* Exercise prompt
Copy the data exactly. Images are the one exception.

* Available data
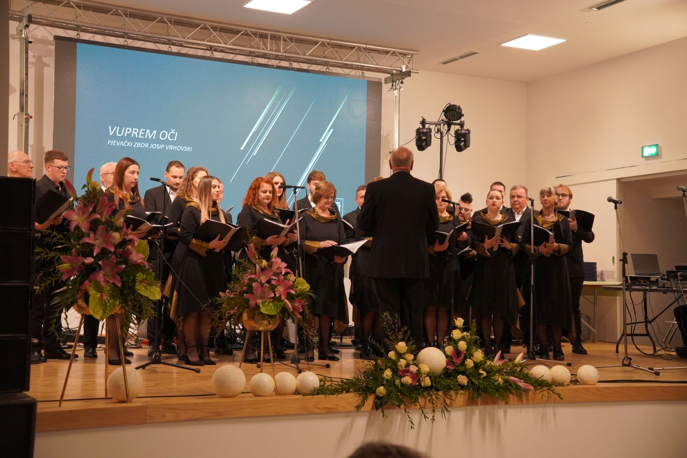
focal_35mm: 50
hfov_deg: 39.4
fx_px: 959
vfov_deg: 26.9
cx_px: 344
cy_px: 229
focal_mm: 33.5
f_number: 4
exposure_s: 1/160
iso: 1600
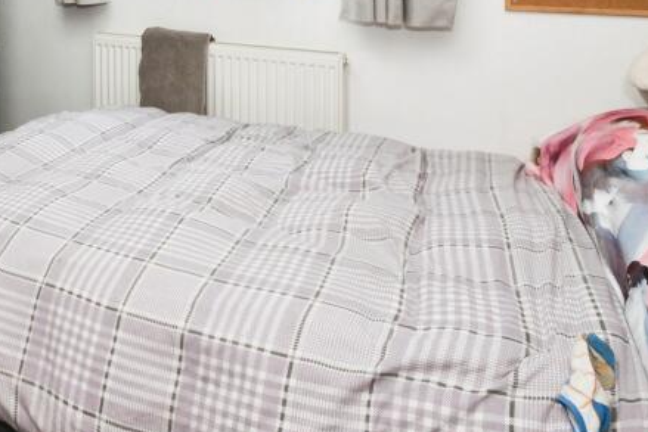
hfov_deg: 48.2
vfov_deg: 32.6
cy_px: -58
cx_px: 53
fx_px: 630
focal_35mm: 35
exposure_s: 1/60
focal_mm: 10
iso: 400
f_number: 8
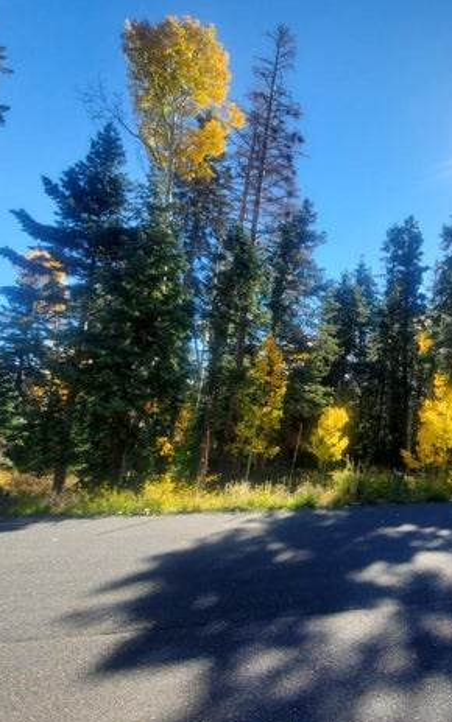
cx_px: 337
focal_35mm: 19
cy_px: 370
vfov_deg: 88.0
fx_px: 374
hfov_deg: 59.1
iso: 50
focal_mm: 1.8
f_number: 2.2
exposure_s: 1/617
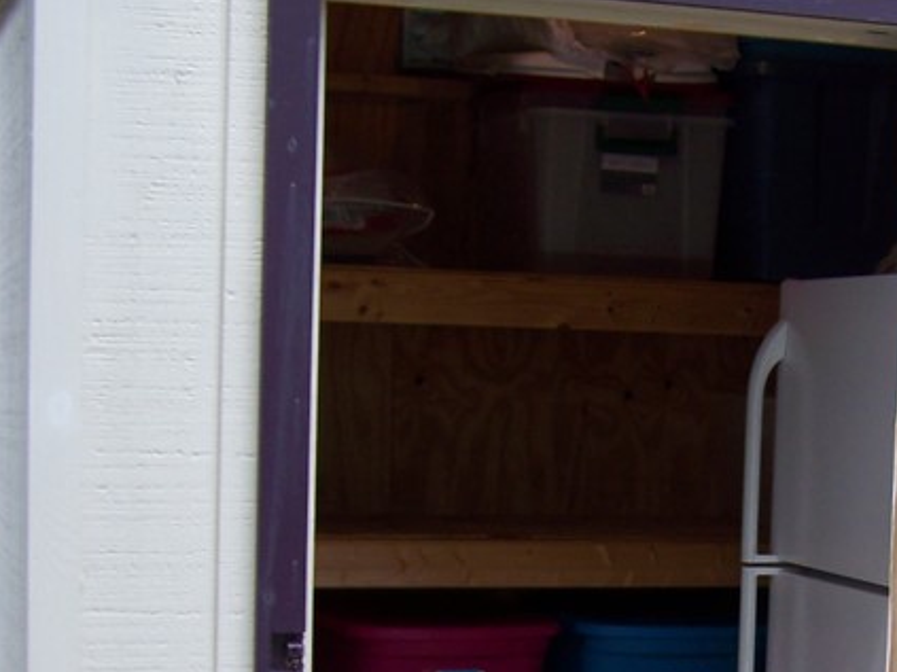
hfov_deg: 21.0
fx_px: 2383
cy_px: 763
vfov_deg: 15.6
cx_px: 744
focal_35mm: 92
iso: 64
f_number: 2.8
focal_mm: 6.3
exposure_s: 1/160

* Written reply
focal_35mm: 50
hfov_deg: 39.4
fx_px: 959
vfov_deg: 26.9
cx_px: 344
cy_px: 229
focal_mm: 33.5
f_number: 4
exposure_s: 1/160
iso: 1600
hfov_deg: 48.2
vfov_deg: 32.6
cy_px: -58
cx_px: 53
fx_px: 630
focal_35mm: 35
exposure_s: 1/60
focal_mm: 10
iso: 400
f_number: 8
cx_px: 337
focal_35mm: 19
cy_px: 370
vfov_deg: 88.0
fx_px: 374
hfov_deg: 59.1
iso: 50
focal_mm: 1.8
f_number: 2.2
exposure_s: 1/617
hfov_deg: 21.0
fx_px: 2383
cy_px: 763
vfov_deg: 15.6
cx_px: 744
focal_35mm: 92
iso: 64
f_number: 2.8
focal_mm: 6.3
exposure_s: 1/160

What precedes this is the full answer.